[Data entries]
####

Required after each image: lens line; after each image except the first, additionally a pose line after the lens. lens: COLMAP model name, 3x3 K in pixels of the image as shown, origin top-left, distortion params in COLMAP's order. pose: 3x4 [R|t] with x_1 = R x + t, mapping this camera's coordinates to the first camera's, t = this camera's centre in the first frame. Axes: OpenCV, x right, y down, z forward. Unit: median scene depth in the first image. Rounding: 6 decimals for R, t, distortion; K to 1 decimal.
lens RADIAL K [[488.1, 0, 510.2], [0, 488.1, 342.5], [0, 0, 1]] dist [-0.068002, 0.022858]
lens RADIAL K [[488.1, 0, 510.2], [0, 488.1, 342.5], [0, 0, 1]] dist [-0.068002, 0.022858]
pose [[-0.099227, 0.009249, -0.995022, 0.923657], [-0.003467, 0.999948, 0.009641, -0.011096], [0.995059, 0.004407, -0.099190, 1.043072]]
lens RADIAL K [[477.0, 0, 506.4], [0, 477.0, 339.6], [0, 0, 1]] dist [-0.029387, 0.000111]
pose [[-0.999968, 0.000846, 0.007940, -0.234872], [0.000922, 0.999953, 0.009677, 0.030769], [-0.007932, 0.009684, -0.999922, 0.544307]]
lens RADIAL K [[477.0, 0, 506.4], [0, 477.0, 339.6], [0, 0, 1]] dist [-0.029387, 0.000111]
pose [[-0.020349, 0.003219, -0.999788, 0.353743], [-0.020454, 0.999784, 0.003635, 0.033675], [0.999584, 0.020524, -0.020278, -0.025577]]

####

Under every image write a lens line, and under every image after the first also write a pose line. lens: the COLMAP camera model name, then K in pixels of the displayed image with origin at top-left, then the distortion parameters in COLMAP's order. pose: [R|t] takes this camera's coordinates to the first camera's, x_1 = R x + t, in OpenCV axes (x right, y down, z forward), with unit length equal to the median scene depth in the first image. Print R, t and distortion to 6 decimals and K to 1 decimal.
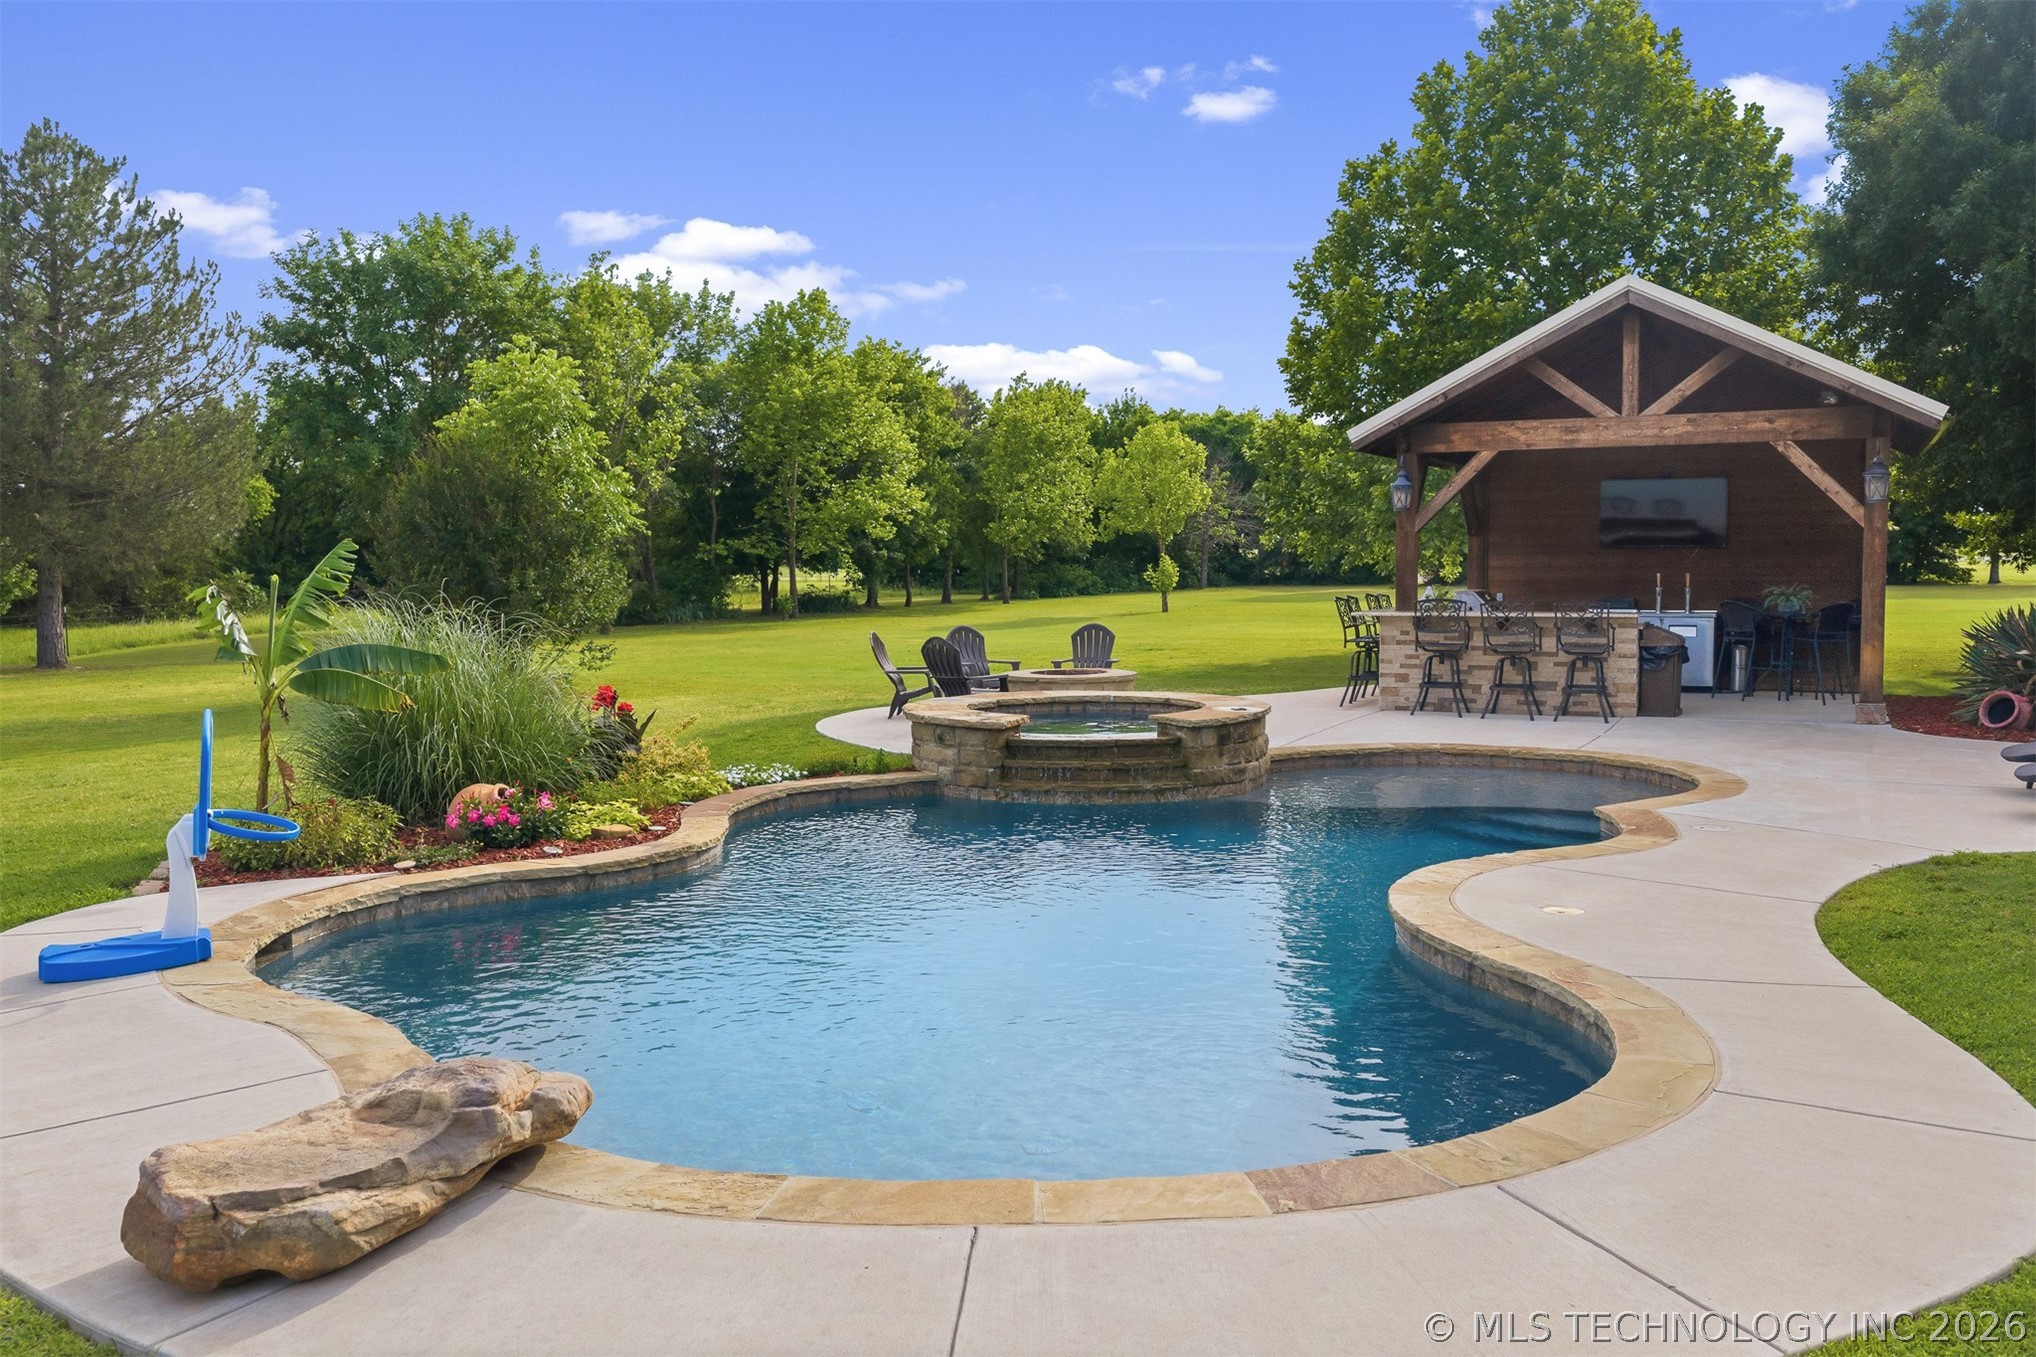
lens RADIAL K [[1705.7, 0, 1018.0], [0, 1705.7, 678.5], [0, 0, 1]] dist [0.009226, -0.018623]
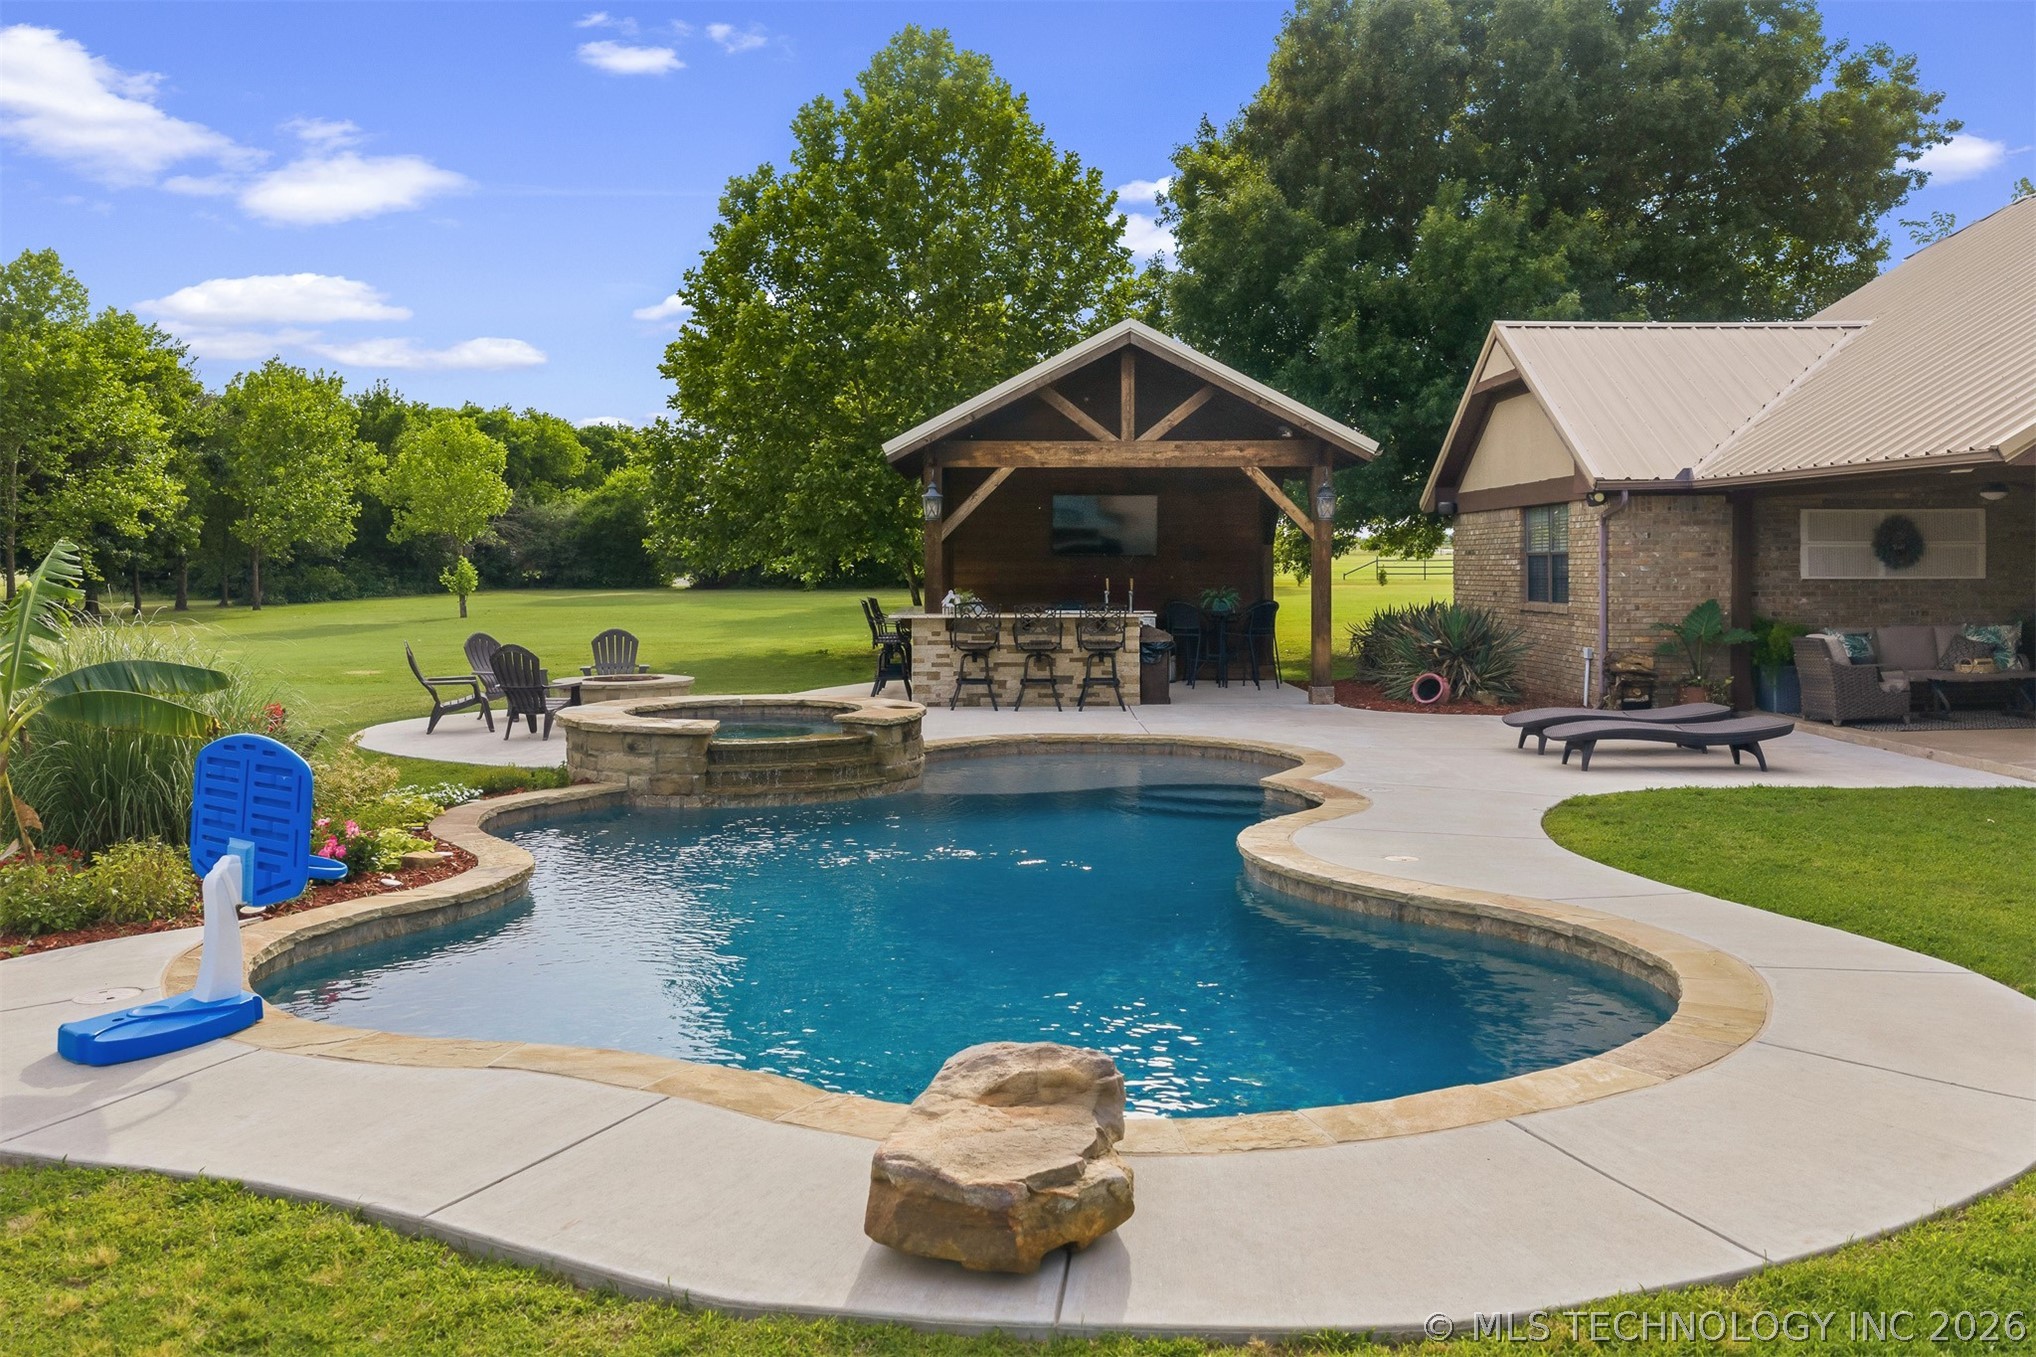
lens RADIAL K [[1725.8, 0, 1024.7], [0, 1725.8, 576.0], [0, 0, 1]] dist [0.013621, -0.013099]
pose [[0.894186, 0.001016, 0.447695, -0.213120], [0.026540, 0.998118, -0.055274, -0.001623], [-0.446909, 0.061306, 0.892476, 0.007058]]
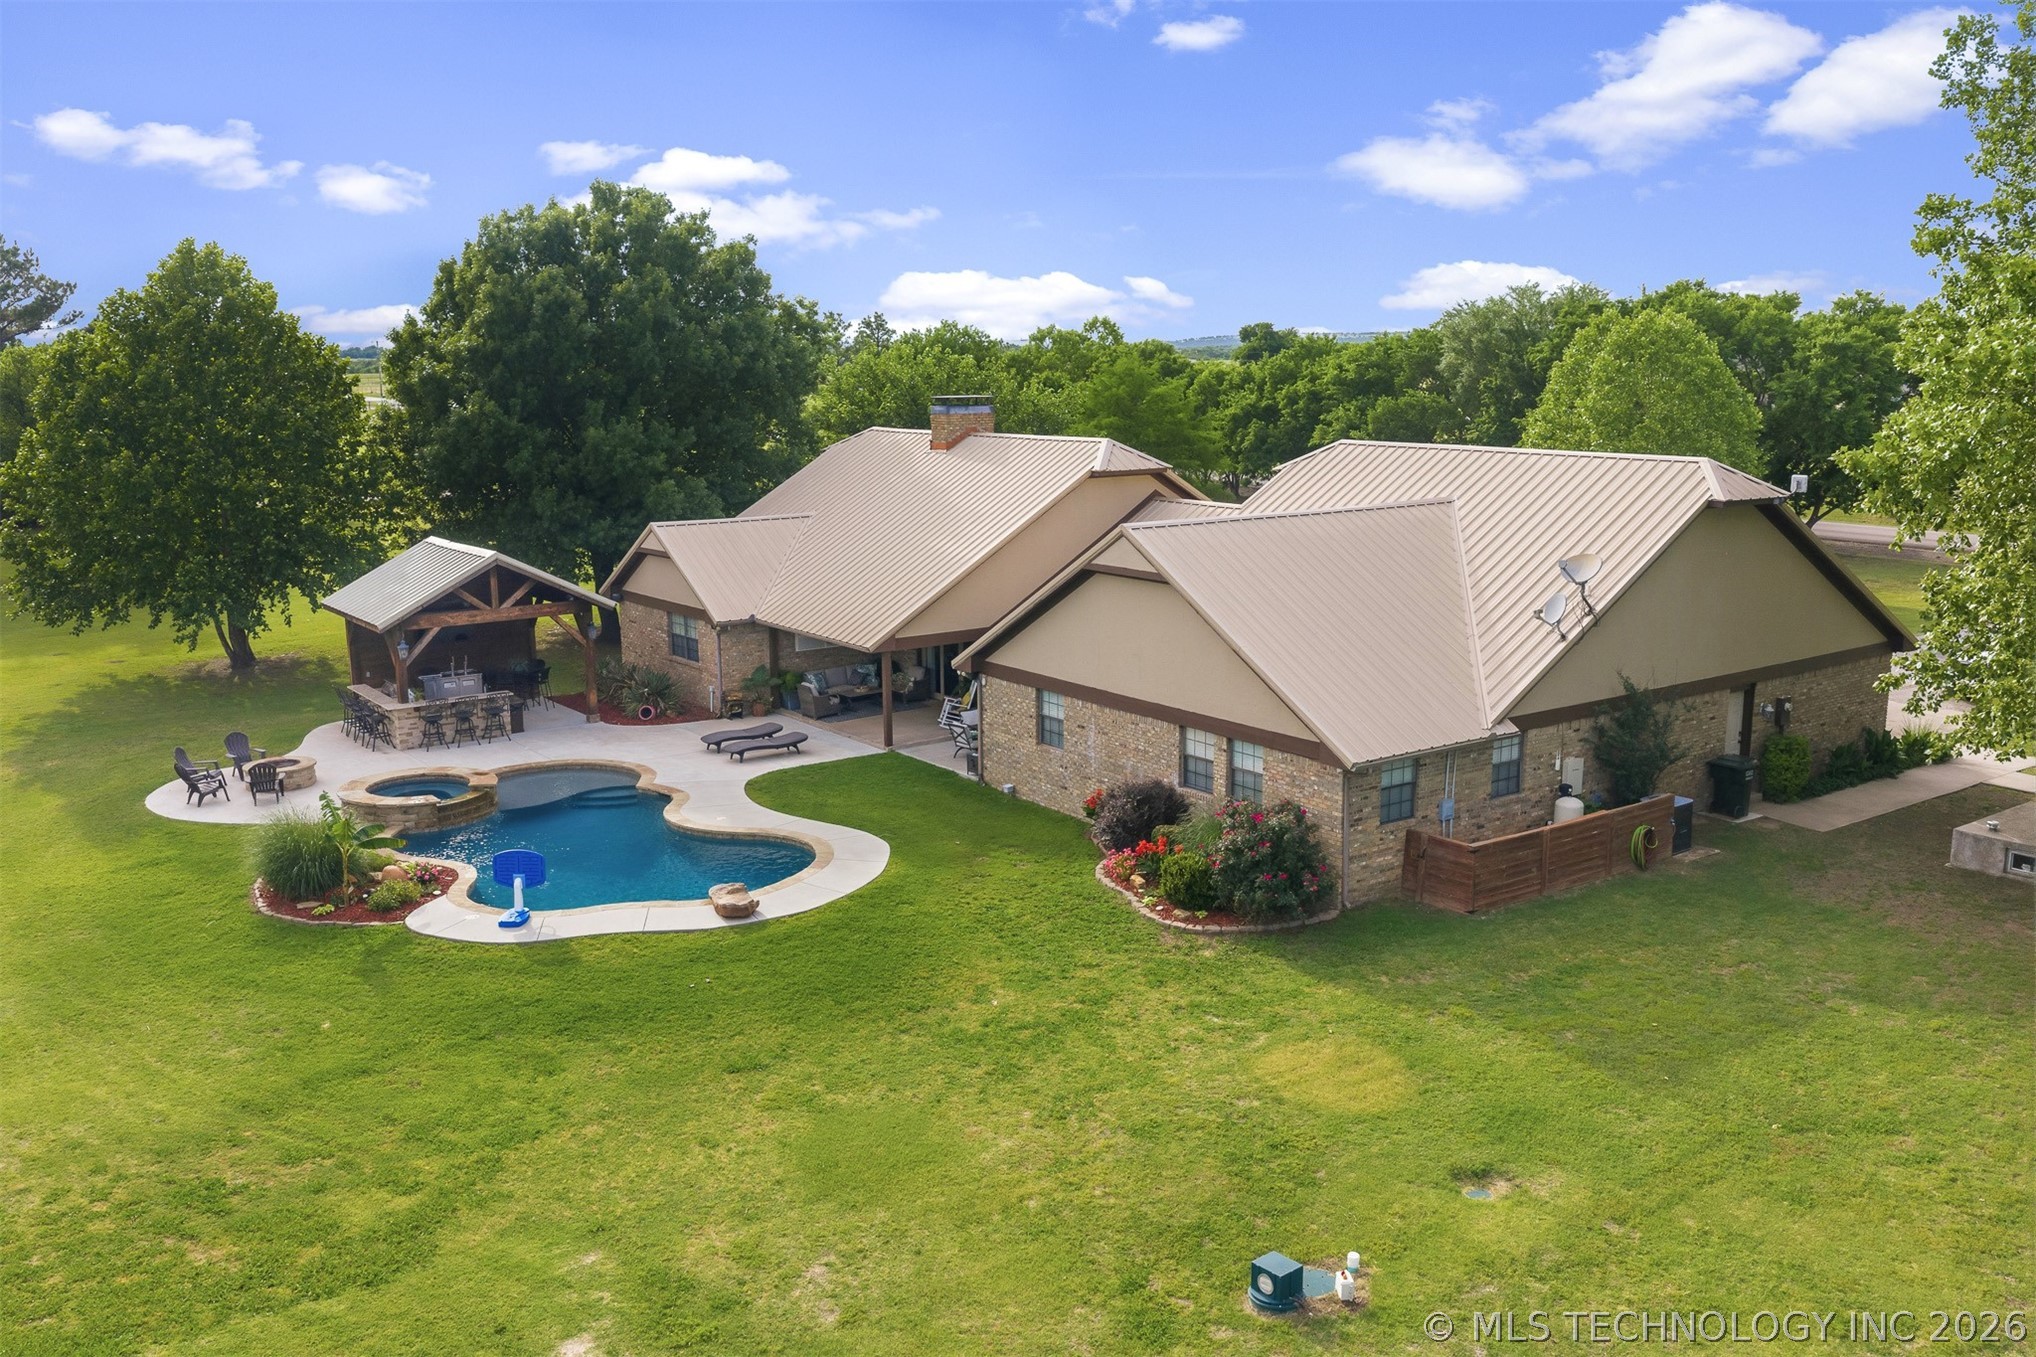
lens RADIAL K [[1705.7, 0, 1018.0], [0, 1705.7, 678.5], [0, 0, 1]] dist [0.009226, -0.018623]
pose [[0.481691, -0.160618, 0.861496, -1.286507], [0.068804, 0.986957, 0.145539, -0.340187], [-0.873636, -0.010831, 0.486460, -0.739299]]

####

## Prompt
Give the entries as a numbered list with blank lines omitted, starting at the line that contains "Under every image write" and ending after the line that contains "0.061306, 0.892476, 0.007058]]". Leave out the pictures.

## Task result
1. Under every image write a lens line, and under every image after the first also write a pose line. lens: the COLMAP camera model name, then K in pixels of the displayed image with origin at top-left, then the distortion parameters in COLMAP's order. pose: [R|t] takes this camera's coordinates to the first camera's, x_1 = R x + t, in OpenCV axes (x right, y down, z forward), with unit length equal to the median scene depth in the first image. Print R, t and distortion to 6 decimals and K to 1 decimal.
2. lens RADIAL K [[1705.7, 0, 1018.0], [0, 1705.7, 678.5], [0, 0, 1]] dist [0.009226, -0.018623]
3. lens RADIAL K [[1725.8, 0, 1024.7], [0, 1725.8, 576.0], [0, 0, 1]] dist [0.013621, -0.013099]
4. pose [[0.894186, 0.001016, 0.447695, -0.213120], [0.026540, 0.998118, -0.055274, -0.001623], [-0.446909, 0.061306, 0.892476, 0.007058]]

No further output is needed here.